You can already move diagonally with this, and it does equalize the speed so that moving diagonally doesn't make you move faster than those who aren't.

Unless you're referring to diagonal movement in a different sense?
Resonence wrote:
How would I go about easily implementing diagonal pixel movement?

I'm not sure what you mean. If you press up and right, your mob will move diagonally. If you want to make a single key that causes you to move diagonally you'd have to override the action() proc. You can either make it call the move() proc twice (ex: to move northeast call move(NORTH) and move(EAST)), or you can override move() to make it support diagonal directions.
When I move diagonal by holding both arrow keys, it defaults to either my north or south icon_state. Shouldn't it naturally be defaulting to my east or west icon_state?
For that I think you'd have to override the set_state proc. You can look at its implementation in mob-movement.dm to get an idea of what to do.
I am not comprehending what needs to be done. Also, I want to make mobs dense as how they are in tile-based movement. Please help me. Thanks!
To make mobs dense, override the can_bump() proc:

mob/can_bump(atom/a)
if(ismob(a)) return 1
return ..()
Thanks! I'll try to figure out what needs to be done to change the icon state at a later date.
You can look through mob-movement.dm to see where the mob's dir is set to help figure out what you'd need to add to make it support diagonals. I dont have an example off the top of my head.
move_towards() in pathing seems to do nothing but spit errors out at me.
Bravo1 wrote:
move_towards() in pathing seems to do nothing but spit errors out at me.

This'll be fixed in the next update, but if you want to make the change yourself, line 209 in mob-pathing.dm is "else if(destination)", within that else if block all occurrences of "next_step" should be "destination" instead.

Did you ever figure out what was causing high CPU usage with move_to? I've been doing some testing and haven't noticed any problems, though I am just testing with one mob making calls to move_to and you had multiple (but I see < 1% CPU usage).
Yes, since move_to plans out a path to the target, the greater the distance the more possible paths occur, leading to more and more iterations to find the shortest and most effective path. with 1-4 mobs it works perfectly fine but with every mob the lag increases. at 11 mobs you can't use move_to for anything more than 6 steps. I didn't want the mobs targeting each other from across the map anyway, so it's not a big issue.
Bravo1 wrote:
So 1337

lol, I didn't even realize I was close to a milestone!
IS your version of the A* 4 directional or does it allow diagonal moves, because if it is then I can see why my mobs are getting stuck on so many corners. I was thinking of modifying it to check only the cardinal directions in certain cases, like move_to(turf/t,diag=1) if diag is zero then it uses the cardinal pathfinding only. How does that sound?
The pathfinding part is 4-directional so that it doesn't cut corners but the path following part can cause the mob to move diagonally.

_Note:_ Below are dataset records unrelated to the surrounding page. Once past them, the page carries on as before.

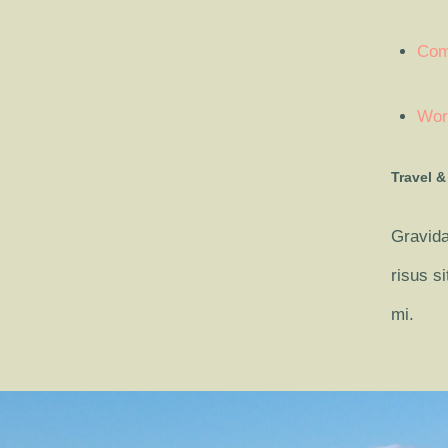
Com
Wor
Travel &
Gravida
risus s
mi.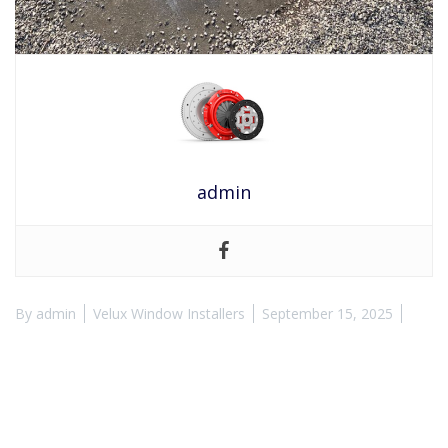
admin
By
admin
Velux Window Installers
September 15, 2025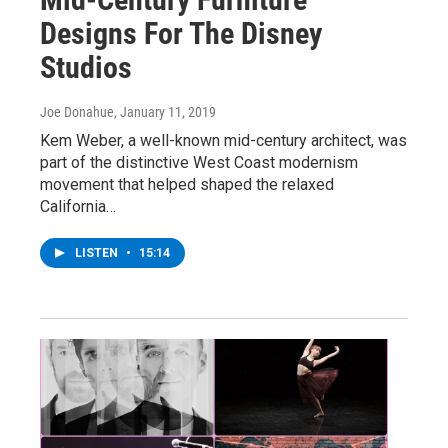
Designs For The Disney
Studios
Joe Donahue
, January 11, 2019
Kem Weber, a well-known mid-century architect, was
part of the distinctive West Coast modernism
movement that helped shaped the relaxed
California…
LISTEN
•
15:14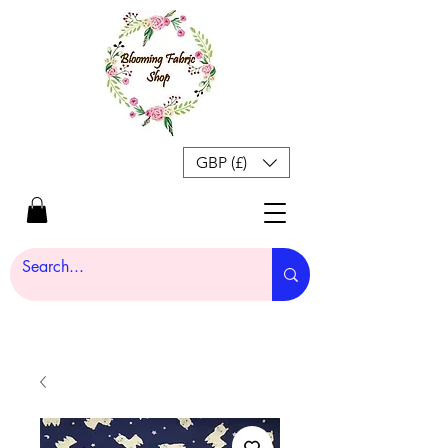
GBP (£)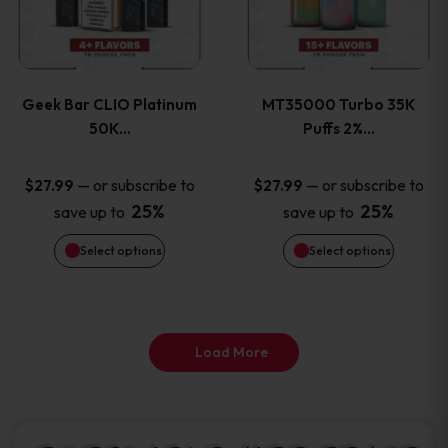
product
product
multiple
multiple
page
page
variants.
variants
Geek Bar CLIO Platinum
MT35000 Turbo 35K
The
The
50K…
Puffs 2%…
options
options
—
or subscribe to
—
or subscribe to
$
27.99
$
27.99
25%
25%
save up to
save up to
may
may
Select options
Select options
be
be
chosen
chosen
on
on
Load More
the
the
product
product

I wouldn't be surprised if it has problems. If you can find a way to reproduce it (give me a mob's starting position, size, destination, and local map layout) I can work on improving the path following.

To get this information, I'd do something like this:

mob
var
atom/move_target
start_px
start_py
move_to(atom/a)
move_target = a
start_px = px
start_py = py
..()
Click()
world << "[move_target.x], [move_target.y]"
world << "[start_px], [start_py]"


That way you just have to click on a mob that's stuck and it'll tell you what command caused it.
So, like rotating a rectangle, can you rotate an object's density to be diagonal?
No, the bounding boxes of atoms are always aligned the same way. No matter what, the collision detection is going to be an approximation so if you want to have mobs that rotate, you'll have to find some way to compromise and represent them with rectangles.
There was some way of doing it with trig and polygons and all that but it's a bit too much trouble for what it's worth. The current bounding boxes work just fine, in my opinion.

Oh, btw, Kaiochao notified me of a glitch/bug in p_m. It seems that the compensation for diagonal movement isn't perfect vel_y always gets modified to a greater factor than vel_x. Negative or positive, x reads as 3.2.. and y reads as 3.7.. with a move_speed of 5. I can't explain it as they're both being worked out in the same exact fashion. Perhaps it's a timing issue?
Bravo1 wrote:
There was some way of doing it with trig and polygons and all that but it's a bit too much trouble for what it's worth. The current bounding boxes work just fine, in my opinion.

It's possible to implement this, I'm just choosing not to. It's more likely that I'd implement circular bounding volumes, but that's not very likely either.

Oh, btw, Kaiochao notified me of a glitch/bug in p_m. It seems that the compensation for diagonal movement isn't perfect vel_y always gets modified to a greater factor than vel_x.

I've identified the problem, I just need to fix it.
Well, I have a fix for it that works perfectly. It happens mainly in action() so I've modified it. Works perfectly now. Also, I added extra arguments and cases to move() it works pretty smoothly and allows you to send diagonal directions to move(). If you want the snipped just let me know where to post it =P.